Start of EXCERPTED TEXT

Friday, March 29, 2013

God Bless You Dr. Kevorkian

Author: Kurt Vonnegut, Jr.
Title: God Bless You Dr. Kevorkian
Publication Date: 1999
Number of Pages: 79
Geographical Setting: The Pearly Gates, Execution Chamber in Texas (lethal injection facility)

Time Period: 1990s
Subject Headings: imaginary conversations --death --humor --short stories --ficto-journalism
Appeal: thought provoking, lyrical, humorous
Summary: In this short fictional piece, Vonnegut becomes a "reporter on the afterlife" and works with Dr. Kevorkiaan to have "controlled near death experiences." He straps himself to a gurney and lets Dr. Kevorkian work his magic in order to go to the pearly gates and interview people. While in the "blue tunnel" Vonnegut befriends Saint Peter and gets to interview dozens of people such as: John Brown, Hitler, Eugene Debs, William Shakespeare, Isaac Asimov, Sir Isaac Newton, and many more. The interviews are quite short and humorous ranging from one to four pages in length. Each story imparts some sort of moral or irreverent value and shows what a genius Kurt Vonnegut really is. It's an insanely quick read and showcases Vonnegut's zany and brilliant writing style.

If you haven't guessed by now, Kurt Vonnegut, Jr. is one of my all time favorite authors. If you haven't read him, do so! Immediately!!
Similar Works:
1. Fiction: (via Goodreads)
¨ Coffin Humor by John Brinling
¨ Breakfast of Champions by Kurt Vonnegut, Jr.
¨ Welcome to the Monkey House by Kurt Vonnegut, Jr.
¨ Bagombo Snuff Boxby Kurt Vonnegut, Jr.

2. Non-Fiction: (via WorldCat)

End of EXCERPTED TEXT

_ASSIGNED TASK 1_: In the review of God Bless You Dr. Kevorkian, what is the book's publication date?
_ASSIGNED TASK 2_: Carry on the review of God Bless You Dr. Kevorkian from the point where it stops.
None of the collected data is needed here.

Start of DATA EXTRACTS

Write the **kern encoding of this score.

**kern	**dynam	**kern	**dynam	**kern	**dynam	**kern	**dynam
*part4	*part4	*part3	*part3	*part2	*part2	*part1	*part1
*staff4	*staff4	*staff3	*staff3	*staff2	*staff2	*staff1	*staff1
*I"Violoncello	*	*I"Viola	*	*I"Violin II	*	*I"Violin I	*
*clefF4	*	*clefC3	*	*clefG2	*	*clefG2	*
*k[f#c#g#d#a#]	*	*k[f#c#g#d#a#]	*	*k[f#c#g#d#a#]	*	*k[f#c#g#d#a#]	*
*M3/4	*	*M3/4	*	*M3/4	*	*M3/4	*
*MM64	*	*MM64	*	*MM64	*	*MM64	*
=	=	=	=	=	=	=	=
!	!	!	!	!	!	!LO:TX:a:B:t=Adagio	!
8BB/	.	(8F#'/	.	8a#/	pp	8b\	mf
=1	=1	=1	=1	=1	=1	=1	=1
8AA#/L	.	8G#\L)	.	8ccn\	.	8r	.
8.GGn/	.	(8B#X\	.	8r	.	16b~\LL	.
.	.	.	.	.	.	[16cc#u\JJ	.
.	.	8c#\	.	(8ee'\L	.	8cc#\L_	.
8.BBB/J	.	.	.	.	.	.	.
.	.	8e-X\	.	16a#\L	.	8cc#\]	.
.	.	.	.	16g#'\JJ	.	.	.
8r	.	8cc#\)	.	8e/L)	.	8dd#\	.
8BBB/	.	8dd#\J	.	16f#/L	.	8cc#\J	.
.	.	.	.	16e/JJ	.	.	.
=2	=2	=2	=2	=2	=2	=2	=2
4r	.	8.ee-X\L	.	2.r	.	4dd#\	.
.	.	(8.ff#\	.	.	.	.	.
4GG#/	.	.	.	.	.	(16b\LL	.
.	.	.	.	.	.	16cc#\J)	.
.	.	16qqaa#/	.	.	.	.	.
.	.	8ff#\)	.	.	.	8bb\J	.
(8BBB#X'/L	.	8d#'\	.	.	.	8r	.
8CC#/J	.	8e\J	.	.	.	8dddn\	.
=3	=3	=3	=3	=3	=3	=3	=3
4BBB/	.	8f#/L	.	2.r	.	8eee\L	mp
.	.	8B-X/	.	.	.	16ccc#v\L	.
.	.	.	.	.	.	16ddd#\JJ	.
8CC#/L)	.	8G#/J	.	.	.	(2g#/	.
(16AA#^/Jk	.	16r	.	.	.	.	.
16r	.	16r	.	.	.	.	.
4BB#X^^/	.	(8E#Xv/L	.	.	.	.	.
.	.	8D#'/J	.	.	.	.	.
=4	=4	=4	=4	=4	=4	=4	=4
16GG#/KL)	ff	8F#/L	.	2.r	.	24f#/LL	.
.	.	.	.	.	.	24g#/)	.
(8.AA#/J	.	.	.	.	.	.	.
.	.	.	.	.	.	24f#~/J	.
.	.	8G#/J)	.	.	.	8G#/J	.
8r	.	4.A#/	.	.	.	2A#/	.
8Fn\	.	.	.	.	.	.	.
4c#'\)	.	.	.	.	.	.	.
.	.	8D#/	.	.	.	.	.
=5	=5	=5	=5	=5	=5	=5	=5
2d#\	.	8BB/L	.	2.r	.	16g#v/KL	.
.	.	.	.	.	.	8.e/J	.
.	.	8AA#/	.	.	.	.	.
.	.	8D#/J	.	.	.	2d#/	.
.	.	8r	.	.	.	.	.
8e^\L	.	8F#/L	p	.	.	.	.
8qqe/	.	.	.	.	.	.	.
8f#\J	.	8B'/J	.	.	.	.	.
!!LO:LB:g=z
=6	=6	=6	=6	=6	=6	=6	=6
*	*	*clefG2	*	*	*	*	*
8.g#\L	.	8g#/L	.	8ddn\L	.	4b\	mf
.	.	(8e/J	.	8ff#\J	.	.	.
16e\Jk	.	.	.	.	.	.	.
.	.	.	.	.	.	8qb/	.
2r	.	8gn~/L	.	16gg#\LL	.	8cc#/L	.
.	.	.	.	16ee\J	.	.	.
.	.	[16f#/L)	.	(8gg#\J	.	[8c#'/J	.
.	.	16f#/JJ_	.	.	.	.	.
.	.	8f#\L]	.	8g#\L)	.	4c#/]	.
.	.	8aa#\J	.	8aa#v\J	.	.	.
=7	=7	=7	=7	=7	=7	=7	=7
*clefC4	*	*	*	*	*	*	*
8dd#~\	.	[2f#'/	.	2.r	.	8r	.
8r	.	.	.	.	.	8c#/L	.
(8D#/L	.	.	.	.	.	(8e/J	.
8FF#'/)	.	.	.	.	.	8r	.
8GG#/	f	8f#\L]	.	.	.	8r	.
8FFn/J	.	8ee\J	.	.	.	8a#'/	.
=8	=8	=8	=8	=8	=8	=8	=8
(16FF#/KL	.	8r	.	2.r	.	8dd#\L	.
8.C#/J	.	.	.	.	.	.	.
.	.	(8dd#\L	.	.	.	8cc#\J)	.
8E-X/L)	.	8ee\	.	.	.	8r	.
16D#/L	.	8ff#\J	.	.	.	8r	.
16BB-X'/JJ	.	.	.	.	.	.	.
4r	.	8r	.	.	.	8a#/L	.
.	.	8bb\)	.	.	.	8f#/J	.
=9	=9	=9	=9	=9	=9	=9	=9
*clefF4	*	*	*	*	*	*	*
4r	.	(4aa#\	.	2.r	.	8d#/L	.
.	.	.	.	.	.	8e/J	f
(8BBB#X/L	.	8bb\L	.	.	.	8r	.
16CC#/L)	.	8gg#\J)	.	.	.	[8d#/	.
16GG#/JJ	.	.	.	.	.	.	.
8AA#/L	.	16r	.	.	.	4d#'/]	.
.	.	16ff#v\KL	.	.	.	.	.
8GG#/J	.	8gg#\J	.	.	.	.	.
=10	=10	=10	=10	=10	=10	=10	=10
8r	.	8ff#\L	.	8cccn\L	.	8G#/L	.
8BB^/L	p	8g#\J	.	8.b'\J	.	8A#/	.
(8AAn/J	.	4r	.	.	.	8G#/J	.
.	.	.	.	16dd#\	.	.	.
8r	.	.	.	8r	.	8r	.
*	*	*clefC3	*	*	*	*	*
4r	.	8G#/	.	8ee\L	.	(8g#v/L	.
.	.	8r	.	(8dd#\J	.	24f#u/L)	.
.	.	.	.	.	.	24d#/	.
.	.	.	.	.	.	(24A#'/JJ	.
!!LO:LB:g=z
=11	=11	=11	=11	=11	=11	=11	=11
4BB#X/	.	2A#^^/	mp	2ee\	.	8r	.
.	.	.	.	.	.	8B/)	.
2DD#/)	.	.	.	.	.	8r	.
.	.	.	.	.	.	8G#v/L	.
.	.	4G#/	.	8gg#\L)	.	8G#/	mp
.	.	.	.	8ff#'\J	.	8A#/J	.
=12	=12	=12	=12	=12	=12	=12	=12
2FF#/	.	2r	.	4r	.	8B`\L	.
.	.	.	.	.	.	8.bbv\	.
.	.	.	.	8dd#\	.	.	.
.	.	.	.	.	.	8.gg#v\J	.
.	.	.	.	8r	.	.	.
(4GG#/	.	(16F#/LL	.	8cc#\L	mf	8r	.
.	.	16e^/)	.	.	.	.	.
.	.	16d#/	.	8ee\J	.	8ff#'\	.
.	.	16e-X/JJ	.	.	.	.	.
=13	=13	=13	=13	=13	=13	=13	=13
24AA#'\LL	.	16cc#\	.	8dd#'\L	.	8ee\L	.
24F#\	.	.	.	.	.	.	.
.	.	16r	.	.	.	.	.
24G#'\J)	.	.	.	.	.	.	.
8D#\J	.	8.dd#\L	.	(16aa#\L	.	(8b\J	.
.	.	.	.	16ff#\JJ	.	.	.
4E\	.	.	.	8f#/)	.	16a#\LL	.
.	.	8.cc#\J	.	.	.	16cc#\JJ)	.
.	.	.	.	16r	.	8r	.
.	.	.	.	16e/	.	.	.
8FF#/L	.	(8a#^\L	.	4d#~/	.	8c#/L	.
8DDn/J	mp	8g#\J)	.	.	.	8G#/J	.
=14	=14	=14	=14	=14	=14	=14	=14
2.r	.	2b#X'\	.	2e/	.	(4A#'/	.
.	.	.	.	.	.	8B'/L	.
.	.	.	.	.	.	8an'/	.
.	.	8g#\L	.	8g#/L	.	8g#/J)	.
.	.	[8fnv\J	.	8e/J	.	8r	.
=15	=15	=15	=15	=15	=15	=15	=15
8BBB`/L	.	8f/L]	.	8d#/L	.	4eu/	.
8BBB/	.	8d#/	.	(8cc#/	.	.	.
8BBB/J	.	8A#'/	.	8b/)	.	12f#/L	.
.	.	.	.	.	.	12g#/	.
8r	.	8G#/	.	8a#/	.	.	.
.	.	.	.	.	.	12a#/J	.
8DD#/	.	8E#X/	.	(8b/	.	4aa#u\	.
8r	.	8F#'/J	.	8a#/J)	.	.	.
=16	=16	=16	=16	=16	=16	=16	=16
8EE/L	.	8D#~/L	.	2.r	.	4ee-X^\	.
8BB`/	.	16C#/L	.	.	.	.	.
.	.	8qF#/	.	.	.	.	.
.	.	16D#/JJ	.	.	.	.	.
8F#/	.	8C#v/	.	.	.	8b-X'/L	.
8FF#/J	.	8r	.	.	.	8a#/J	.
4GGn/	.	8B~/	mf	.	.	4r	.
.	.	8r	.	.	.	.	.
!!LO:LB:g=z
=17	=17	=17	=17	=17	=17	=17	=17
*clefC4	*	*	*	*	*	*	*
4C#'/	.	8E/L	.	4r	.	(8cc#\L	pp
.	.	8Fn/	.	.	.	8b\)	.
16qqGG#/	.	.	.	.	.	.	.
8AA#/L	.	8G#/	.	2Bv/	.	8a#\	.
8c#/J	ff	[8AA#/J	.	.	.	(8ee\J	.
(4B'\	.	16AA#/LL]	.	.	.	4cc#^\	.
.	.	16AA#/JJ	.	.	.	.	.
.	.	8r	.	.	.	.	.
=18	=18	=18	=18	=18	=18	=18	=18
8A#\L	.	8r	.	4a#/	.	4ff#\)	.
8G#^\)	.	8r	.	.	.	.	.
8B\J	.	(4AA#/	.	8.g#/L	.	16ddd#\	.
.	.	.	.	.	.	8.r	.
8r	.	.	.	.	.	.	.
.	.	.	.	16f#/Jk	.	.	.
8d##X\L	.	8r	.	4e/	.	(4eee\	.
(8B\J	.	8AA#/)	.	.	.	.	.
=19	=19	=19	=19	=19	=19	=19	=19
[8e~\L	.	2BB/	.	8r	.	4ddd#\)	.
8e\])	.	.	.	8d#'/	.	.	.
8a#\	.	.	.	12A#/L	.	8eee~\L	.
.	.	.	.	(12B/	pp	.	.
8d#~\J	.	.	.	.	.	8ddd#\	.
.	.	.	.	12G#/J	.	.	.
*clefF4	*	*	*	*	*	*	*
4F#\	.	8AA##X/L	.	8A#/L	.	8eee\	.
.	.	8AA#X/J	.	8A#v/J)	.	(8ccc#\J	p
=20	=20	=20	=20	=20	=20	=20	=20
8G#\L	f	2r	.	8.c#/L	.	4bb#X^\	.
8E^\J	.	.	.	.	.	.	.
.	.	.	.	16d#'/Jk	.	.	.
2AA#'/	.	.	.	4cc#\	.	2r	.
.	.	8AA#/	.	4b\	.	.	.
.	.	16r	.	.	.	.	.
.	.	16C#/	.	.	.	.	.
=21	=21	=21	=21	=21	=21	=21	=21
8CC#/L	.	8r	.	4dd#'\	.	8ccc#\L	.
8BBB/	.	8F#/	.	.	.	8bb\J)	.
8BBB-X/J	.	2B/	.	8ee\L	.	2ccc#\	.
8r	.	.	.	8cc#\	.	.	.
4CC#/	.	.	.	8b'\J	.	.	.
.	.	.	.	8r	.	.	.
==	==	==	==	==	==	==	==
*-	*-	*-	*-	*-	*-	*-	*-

End of DATA EXTRACTS

_RESULT 1_: 1999

_RESULT 2_:
¨ And So it Goes: Kurt Vonnegut: A Life by Charles J. Shields
¨ Prescription: Medicide: The Goodness of Planned Death by Jack Kevorkian, M.D.
¨ “I asked this heroic pet lover how it felt to have died for a schnauzer named Teddy. Salvador Biagiani was philosophical. He said it sure beat dying for absolutely nothing in the Viet Nam War.”
¨ “During my most recently controlled near-death experience, I got to interview William Shakespeare. We did not hit it off. He said the dialect I spoke was the ugliest English he had ever heard, “fit to split the ears of groundlings.” He asked if it had a name, and I said “Indianapolis.””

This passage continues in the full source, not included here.